Where was the team that showed so much grit and fight when they went down by 17 points to Ja Morant and company just 48 hours ago?
To the shock of many who have watched this team consistently give up and hang their shoulders low once facing some adversity over the years, that team was about to show up after all.
The trio of Maxey, Harden, and especially Embiid began to take over the game offensively, somehow leaving things all tied up at 107 a piece with just over three seconds of regulation remaining. Boston drew up a play out of the time out to get the ball to league-leading scorer Jayson Tatum.
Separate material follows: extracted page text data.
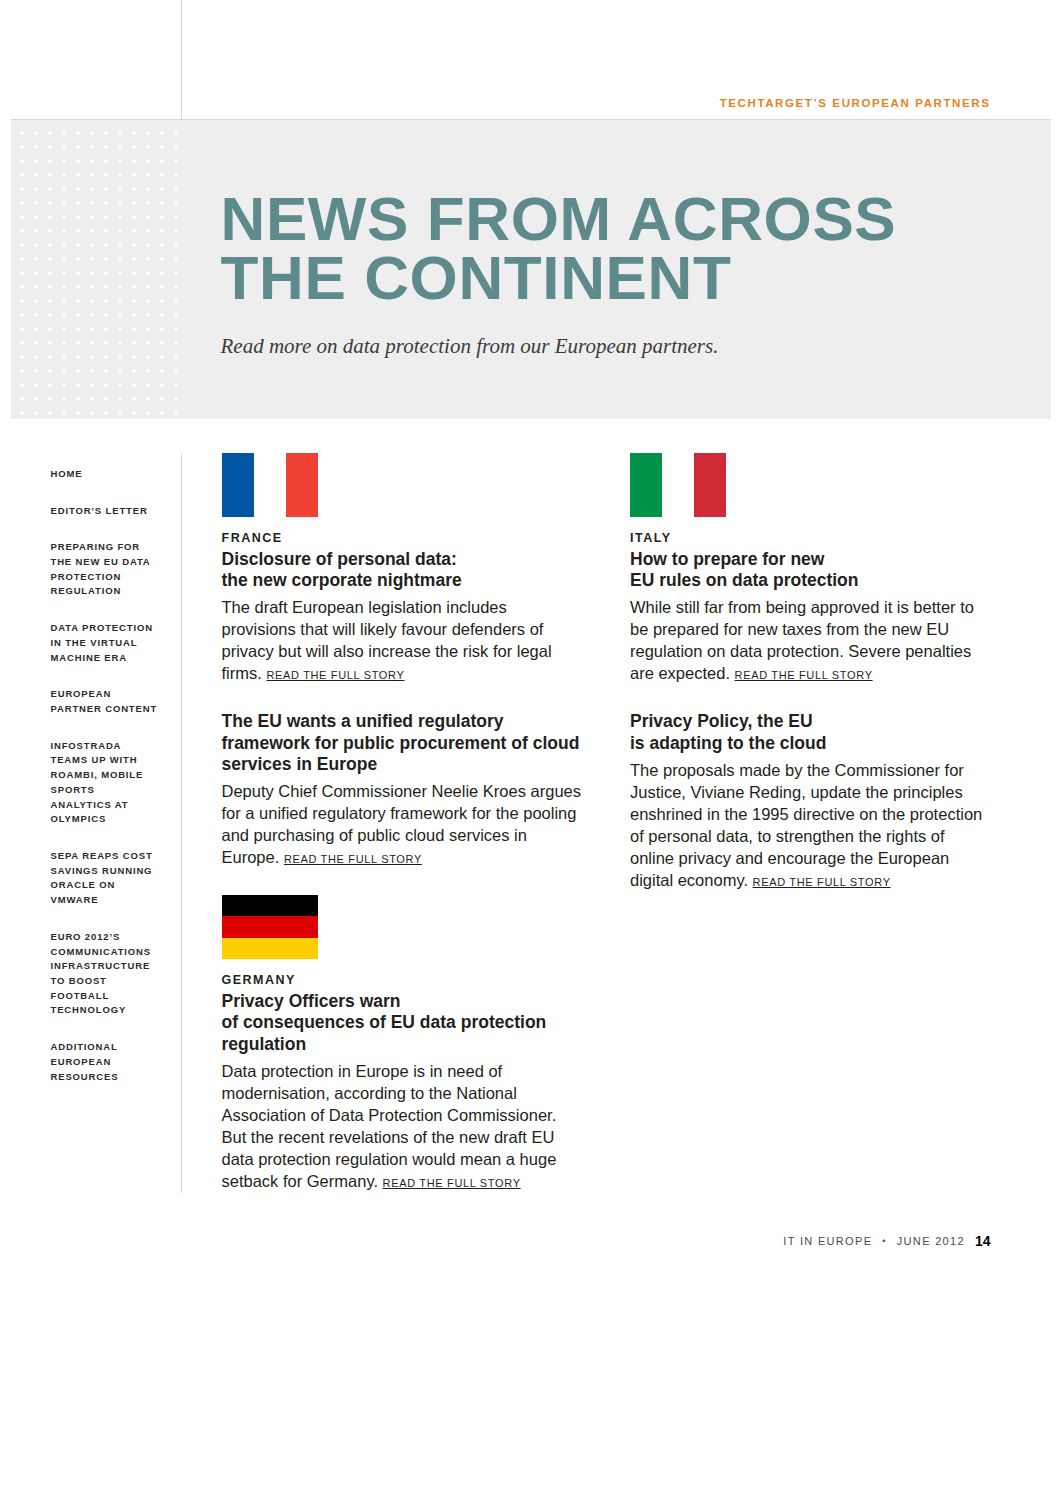TechTarget’s European Partners
News From Across
the Continent
Read more on data protection from our European partners.
Home
Editor’s Letter
Preparing for the New EU Data Protection Regulation
Data Protection in the Virtual Machine Era
European Partner Content
Infostrada Teams Up With Roambi, Mobile Sports Analytics at Olympics
SEPA Reaps Cost Savings Running Oracle on VMware
Euro 2012’s Communications Infrastructure to Boost Football Technology
Additional European Resources
France
Disclosure of personal data:
the new corporate nightmare
The draft European legislation includes provisions that will likely favour defenders of privacy but will also increase the risk for legal firms. Read the full story
The EU wants a unified regulatory framework for public procurement of cloud services in Europe
Deputy Chief Commissioner Neelie Kroes argues for a unified regulatory framework for the pooling and purchasing of public cloud services in Europe. Read the full story
Germany
Privacy Officers warn
of consequences of EU data protection regulation
Data protection in Europe is in need of modernisation, according to the National Association of Data Protection Commissioner. But the recent revelations of the new draft EU data protection regulation would mean a huge setback for Germany. Read the full story
Italy
How to prepare for new
EU rules on data protection
While still far from being approved it is better to be prepared for new taxes from the new EU regulation on data protection. Severe penalties are expected. Read the full story
Privacy Policy, the EU
is adapting to the cloud
The proposals made by the Commissioner for Justice, Viviane Reding, update the principles enshrined in the 1995 directive on the protection of personal data, to strengthen the rights of online privacy and encourage the European digital economy. Read the full story
IT in Europe • June 2012 14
Despite struggling all-night up to this point, only having a pedestrian 15 points for his standards, Tatum found a favorable matchup against the much shorter De'Anthony Melton and drained a step-back three pointer with just one point three seconds remaining.
Without any timeouts left, the Sixers inbounded the ball to Embiid. He quickly got around a defender and launched the ball from three-quarters the length of the court near his own three-point line, and sunk it. South Philly exploded with rejoice upon the sound of the swoosh.
It was too late.
The clock had already expired before the ball left Embiid's hand, a replay would instantly confirm that. The Philadelphia crowd and everybody watching at home could not believe it. The Sixers almost did it. That shot by Embiid was so impressive and deserves to be respected. However, it was just not quite good enough.
Ironically enough, that is exactly how this franchise as a whole could be described over the last few seasons.
They almost do it every year.
They are very impressive and unquestionably deserve respect.
They are just not quite good enough.